Du musst nicht unbedingt Wix Form in deine Website integrieren. Wenn du Formular online erstellen willst, kannst du das auch über den Editor deiner Website von Wix erstellen. Um Formulare mit Benutzereingabeelementen zu erstellen, musst du zunächst die Content-Verwaltung zu deiner Website hinzufügen. Nun kannst du Eingabeelemente hinzufügen.
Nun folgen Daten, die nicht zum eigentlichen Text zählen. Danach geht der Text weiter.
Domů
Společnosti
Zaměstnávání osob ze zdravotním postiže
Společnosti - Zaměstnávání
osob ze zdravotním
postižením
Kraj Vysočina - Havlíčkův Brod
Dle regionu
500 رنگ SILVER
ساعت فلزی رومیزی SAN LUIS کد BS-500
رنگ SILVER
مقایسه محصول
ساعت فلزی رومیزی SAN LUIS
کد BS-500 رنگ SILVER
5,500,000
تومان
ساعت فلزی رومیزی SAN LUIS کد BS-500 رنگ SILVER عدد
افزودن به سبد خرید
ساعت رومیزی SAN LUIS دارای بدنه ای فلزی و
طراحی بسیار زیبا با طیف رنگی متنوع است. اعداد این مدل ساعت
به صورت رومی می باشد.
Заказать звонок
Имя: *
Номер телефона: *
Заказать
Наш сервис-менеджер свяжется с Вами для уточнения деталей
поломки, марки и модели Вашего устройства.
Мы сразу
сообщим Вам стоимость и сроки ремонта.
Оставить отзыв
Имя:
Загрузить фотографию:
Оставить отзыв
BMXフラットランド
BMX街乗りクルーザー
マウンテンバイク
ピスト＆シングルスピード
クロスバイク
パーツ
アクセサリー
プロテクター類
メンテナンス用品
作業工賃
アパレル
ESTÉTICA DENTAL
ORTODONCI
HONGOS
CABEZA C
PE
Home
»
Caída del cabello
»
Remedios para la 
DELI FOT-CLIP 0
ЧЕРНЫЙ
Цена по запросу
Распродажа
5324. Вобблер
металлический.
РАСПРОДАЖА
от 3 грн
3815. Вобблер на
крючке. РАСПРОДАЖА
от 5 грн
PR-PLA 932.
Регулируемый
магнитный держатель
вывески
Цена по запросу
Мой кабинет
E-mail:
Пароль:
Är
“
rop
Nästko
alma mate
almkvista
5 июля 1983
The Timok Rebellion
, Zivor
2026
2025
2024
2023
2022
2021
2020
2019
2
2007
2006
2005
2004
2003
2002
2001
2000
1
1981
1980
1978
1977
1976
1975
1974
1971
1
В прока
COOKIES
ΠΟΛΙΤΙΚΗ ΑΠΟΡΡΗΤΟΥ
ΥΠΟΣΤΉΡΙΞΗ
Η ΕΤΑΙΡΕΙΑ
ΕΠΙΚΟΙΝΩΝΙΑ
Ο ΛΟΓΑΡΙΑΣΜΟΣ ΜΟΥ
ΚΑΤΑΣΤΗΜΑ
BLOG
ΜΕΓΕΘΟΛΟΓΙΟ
Die Eingabeelemente bilden dein Formular, da sie die Eingabe von externen Personen, also deinen Nutzerinnen und Nutzern akzeptieren, während deine Inhaltssammlung alle über das Formular eingereichten Eingaben enthält.



So erstellst du ein anspruchsvolles, benutzerdefiniertes Online-Formular


Wenn du dich beim Erstellen deines Online-Formulars so richtig austoben möchtest, empfehlen wir dir, sie mit Velo by Wix zu erstellen. Diese englischsprachige Plattform erlaubt dir unter anderem coole Elemente wie Collapsing forms, Multistage forms oder Custom validations und vieles mehr.



Formulare und Datenschutz


Im Rahmen der EU-weiten Datenschutzgrundverordnung (DSGVO) wird der Umgang mit personenbezogenen Daten geregelt. Laut DSGVO zählen unter anderem: Vorname; Name; Alter; Geburtsdatum; E-Mail-Adresse etc. zu personenbezogenen Daten. Deine Website-Besucherinnen und Besucher müssen ihre ausdrückliche Zustimmung erteilen, bevor du ihre Daten erheben darfst. Was du beim Erstellen einer DSGVO-konformen Website beachten musst, findest du in unserem Blogartikel oder dem Hilfe-Center von Wix.


Eine gute Regel, die du leicht beachten kannst, wenn du ein Kontaktformular erstellen willst ist, dass das Formulare nur die Daten erheben sollte, die du wirklich brauchst. Nicht mehr und nicht weniger. Wenn du beispielsweise ein kostenloses Abonnement anbietest, reicht es, wenn du Namen und E-Mail-Adressen erhebst. Wenn du einen Online-Shop betreibst, brauchst du hingegen zusätzliche Informationen wie Anschrift und Kontodaten.